Work instructions
What you need to produce from the material below is an exact transcription of the lines from the one with "34: (821, 420)" through the one with "138: (737, 268)", both included, and no other line.

-- Provided records follows --

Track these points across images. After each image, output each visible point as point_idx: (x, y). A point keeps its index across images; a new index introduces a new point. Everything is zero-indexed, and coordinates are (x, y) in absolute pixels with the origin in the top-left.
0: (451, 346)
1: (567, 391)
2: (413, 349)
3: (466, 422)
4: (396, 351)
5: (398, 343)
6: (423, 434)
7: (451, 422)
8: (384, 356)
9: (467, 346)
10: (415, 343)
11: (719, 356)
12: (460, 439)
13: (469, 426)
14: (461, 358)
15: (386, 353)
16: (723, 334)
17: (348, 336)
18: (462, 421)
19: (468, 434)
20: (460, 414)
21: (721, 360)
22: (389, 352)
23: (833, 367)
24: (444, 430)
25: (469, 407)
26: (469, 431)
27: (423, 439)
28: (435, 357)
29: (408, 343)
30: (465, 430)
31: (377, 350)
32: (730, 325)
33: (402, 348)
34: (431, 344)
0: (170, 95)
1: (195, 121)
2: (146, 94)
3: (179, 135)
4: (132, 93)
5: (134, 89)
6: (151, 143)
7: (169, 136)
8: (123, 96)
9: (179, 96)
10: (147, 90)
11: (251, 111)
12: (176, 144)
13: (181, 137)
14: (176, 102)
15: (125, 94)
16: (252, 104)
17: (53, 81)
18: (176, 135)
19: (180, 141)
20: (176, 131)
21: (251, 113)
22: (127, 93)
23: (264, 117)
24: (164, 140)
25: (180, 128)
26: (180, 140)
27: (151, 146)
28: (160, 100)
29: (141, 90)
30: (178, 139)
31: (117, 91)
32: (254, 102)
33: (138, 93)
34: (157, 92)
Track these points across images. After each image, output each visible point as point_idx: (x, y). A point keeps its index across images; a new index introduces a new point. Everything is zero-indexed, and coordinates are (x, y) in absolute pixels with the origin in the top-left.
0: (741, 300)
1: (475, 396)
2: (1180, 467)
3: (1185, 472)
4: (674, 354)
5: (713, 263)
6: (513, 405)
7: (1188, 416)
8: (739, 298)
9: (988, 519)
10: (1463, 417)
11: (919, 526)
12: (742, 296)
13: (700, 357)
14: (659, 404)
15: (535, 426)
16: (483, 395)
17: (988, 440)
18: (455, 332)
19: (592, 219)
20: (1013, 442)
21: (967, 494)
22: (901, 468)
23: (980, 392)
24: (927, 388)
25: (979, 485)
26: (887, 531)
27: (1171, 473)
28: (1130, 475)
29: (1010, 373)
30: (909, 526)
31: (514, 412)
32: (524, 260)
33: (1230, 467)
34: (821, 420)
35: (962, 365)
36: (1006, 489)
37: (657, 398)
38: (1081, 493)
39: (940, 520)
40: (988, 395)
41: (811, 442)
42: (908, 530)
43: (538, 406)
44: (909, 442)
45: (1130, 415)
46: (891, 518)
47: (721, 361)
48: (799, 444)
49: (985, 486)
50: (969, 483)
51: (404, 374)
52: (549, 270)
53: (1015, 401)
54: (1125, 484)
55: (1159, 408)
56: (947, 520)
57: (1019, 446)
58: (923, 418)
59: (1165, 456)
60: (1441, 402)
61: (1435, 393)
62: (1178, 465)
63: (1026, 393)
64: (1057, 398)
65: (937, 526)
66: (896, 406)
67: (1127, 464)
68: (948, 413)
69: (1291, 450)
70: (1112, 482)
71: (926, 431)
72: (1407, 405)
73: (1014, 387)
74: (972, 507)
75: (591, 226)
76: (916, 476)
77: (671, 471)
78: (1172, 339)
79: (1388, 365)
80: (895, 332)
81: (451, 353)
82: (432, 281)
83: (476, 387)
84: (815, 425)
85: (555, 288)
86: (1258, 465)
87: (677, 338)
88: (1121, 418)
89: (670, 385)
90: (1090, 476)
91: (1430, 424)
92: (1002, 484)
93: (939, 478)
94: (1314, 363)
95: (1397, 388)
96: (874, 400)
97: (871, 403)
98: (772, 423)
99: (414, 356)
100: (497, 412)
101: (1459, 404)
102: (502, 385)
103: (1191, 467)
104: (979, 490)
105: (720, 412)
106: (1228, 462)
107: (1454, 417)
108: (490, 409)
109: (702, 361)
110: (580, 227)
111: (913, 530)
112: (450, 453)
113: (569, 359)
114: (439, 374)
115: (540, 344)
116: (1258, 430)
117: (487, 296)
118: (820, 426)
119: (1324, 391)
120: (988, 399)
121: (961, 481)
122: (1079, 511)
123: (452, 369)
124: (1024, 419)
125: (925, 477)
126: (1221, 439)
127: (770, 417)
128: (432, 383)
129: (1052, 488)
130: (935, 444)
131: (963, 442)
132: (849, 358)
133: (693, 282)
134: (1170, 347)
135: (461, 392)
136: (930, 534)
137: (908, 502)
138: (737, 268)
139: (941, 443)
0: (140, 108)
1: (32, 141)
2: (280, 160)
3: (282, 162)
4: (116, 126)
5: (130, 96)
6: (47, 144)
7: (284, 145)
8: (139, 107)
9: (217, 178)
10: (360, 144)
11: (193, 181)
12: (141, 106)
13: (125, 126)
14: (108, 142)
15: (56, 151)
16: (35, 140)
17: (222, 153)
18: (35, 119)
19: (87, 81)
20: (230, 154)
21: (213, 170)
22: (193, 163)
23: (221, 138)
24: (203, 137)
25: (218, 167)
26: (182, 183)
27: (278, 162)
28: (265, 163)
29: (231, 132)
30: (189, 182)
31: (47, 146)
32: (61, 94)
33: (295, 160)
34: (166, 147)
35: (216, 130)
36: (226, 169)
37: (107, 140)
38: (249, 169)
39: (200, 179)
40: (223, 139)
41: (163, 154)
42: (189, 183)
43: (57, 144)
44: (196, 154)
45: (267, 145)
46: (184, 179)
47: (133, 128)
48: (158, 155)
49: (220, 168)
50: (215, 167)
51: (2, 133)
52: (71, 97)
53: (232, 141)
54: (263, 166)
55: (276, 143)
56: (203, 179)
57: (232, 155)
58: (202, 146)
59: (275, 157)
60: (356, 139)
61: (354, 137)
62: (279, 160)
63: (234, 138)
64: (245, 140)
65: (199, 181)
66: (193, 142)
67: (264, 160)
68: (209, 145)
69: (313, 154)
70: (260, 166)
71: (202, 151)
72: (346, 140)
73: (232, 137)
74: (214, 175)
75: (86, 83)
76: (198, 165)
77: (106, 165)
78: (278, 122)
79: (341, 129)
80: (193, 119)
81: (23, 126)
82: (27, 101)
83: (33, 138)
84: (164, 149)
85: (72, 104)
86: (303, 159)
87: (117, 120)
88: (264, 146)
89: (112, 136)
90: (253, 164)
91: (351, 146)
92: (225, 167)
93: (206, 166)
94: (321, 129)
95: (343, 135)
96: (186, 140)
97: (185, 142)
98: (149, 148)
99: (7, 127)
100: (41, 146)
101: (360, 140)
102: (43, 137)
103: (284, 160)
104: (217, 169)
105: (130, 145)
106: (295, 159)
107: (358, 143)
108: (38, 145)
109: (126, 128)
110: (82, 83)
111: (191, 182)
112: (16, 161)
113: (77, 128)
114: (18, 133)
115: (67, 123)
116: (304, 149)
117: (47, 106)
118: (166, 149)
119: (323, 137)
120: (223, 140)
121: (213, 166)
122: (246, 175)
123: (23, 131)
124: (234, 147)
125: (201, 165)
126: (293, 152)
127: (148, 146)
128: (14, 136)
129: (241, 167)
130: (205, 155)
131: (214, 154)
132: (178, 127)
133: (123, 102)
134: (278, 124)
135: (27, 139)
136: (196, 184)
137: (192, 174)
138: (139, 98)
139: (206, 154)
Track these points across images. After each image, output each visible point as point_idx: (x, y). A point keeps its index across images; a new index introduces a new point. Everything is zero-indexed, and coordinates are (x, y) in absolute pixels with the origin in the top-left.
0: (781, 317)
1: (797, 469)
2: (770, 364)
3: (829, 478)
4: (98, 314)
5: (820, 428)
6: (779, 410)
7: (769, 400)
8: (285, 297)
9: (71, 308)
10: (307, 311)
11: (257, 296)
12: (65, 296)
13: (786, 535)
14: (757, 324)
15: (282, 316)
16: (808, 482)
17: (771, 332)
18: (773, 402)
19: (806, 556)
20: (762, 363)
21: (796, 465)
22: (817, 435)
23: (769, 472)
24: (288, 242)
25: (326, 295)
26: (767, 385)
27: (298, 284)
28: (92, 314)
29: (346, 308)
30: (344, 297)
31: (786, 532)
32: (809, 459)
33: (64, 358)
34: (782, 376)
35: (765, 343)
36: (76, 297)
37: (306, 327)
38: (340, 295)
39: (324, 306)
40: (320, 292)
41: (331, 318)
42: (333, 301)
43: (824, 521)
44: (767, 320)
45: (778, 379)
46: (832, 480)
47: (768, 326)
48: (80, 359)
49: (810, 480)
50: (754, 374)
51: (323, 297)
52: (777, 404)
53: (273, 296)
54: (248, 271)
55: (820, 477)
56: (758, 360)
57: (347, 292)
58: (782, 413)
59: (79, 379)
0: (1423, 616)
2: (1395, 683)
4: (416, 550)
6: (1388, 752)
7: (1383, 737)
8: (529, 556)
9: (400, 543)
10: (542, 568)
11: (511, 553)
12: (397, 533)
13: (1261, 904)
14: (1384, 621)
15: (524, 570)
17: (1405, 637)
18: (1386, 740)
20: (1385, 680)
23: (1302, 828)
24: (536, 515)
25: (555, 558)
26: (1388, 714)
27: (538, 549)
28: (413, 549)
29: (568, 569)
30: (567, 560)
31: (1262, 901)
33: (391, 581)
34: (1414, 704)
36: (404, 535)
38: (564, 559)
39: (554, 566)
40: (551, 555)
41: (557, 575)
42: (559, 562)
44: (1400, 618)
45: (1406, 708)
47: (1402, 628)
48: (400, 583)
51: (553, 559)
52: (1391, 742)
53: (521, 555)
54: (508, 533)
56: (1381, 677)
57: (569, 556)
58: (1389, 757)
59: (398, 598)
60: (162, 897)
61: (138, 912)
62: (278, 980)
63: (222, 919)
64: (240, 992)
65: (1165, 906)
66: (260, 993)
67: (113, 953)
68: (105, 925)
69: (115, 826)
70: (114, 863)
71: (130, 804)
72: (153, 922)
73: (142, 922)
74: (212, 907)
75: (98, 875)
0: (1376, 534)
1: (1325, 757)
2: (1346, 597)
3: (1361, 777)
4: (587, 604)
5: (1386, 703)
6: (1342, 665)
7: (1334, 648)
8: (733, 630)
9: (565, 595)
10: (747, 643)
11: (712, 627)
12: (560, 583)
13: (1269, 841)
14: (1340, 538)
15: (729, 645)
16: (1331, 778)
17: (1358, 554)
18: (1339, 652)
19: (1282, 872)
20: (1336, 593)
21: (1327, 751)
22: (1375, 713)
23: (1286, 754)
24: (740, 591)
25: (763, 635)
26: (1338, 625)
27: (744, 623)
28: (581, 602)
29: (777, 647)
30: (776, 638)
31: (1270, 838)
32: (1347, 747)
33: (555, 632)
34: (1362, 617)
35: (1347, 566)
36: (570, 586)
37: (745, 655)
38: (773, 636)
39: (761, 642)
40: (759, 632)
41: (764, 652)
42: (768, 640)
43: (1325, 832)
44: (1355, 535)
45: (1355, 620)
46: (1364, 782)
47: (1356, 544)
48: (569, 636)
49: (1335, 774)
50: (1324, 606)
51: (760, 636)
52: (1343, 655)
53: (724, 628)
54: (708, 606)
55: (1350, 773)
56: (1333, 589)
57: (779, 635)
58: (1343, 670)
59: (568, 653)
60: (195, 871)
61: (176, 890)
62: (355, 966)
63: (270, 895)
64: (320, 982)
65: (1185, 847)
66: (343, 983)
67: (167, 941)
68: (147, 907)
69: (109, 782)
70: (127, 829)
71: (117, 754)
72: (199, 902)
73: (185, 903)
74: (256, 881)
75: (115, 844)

-- Provided records concluded --

Answer to this exercise
34: (821, 420)
35: (962, 365)
36: (1006, 489)
37: (657, 398)
38: (1081, 493)
39: (940, 520)
40: (988, 395)
41: (811, 442)
42: (908, 530)
43: (538, 406)
44: (909, 442)
45: (1130, 415)
46: (891, 518)
47: (721, 361)
48: (799, 444)
49: (985, 486)
50: (969, 483)
51: (404, 374)
52: (549, 270)
53: (1015, 401)
54: (1125, 484)
55: (1159, 408)
56: (947, 520)
57: (1019, 446)
58: (923, 418)
59: (1165, 456)
60: (1441, 402)
61: (1435, 393)
62: (1178, 465)
63: (1026, 393)
64: (1057, 398)
65: (937, 526)
66: (896, 406)
67: (1127, 464)
68: (948, 413)
69: (1291, 450)
70: (1112, 482)
71: (926, 431)
72: (1407, 405)
73: (1014, 387)
74: (972, 507)
75: (591, 226)
76: (916, 476)
77: (671, 471)
78: (1172, 339)
79: (1388, 365)
80: (895, 332)
81: (451, 353)
82: (432, 281)
83: (476, 387)
84: (815, 425)
85: (555, 288)
86: (1258, 465)
87: (677, 338)
88: (1121, 418)
89: (670, 385)
90: (1090, 476)
91: (1430, 424)
92: (1002, 484)
93: (939, 478)
94: (1314, 363)
95: (1397, 388)
96: (874, 400)
97: (871, 403)
98: (772, 423)
99: (414, 356)
100: (497, 412)
101: (1459, 404)
102: (502, 385)
103: (1191, 467)
104: (979, 490)
105: (720, 412)
106: (1228, 462)
107: (1454, 417)
108: (490, 409)
109: (702, 361)
110: (580, 227)
111: (913, 530)
112: (450, 453)
113: (569, 359)
114: (439, 374)
115: (540, 344)
116: (1258, 430)
117: (487, 296)
118: (820, 426)
119: (1324, 391)
120: (988, 399)
121: (961, 481)
122: (1079, 511)
123: (452, 369)
124: (1024, 419)
125: (925, 477)
126: (1221, 439)
127: (770, 417)
128: (432, 383)
129: (1052, 488)
130: (935, 444)
131: (963, 442)
132: (849, 358)
133: (693, 282)
134: (1170, 347)
135: (461, 392)
136: (930, 534)
137: (908, 502)
138: (737, 268)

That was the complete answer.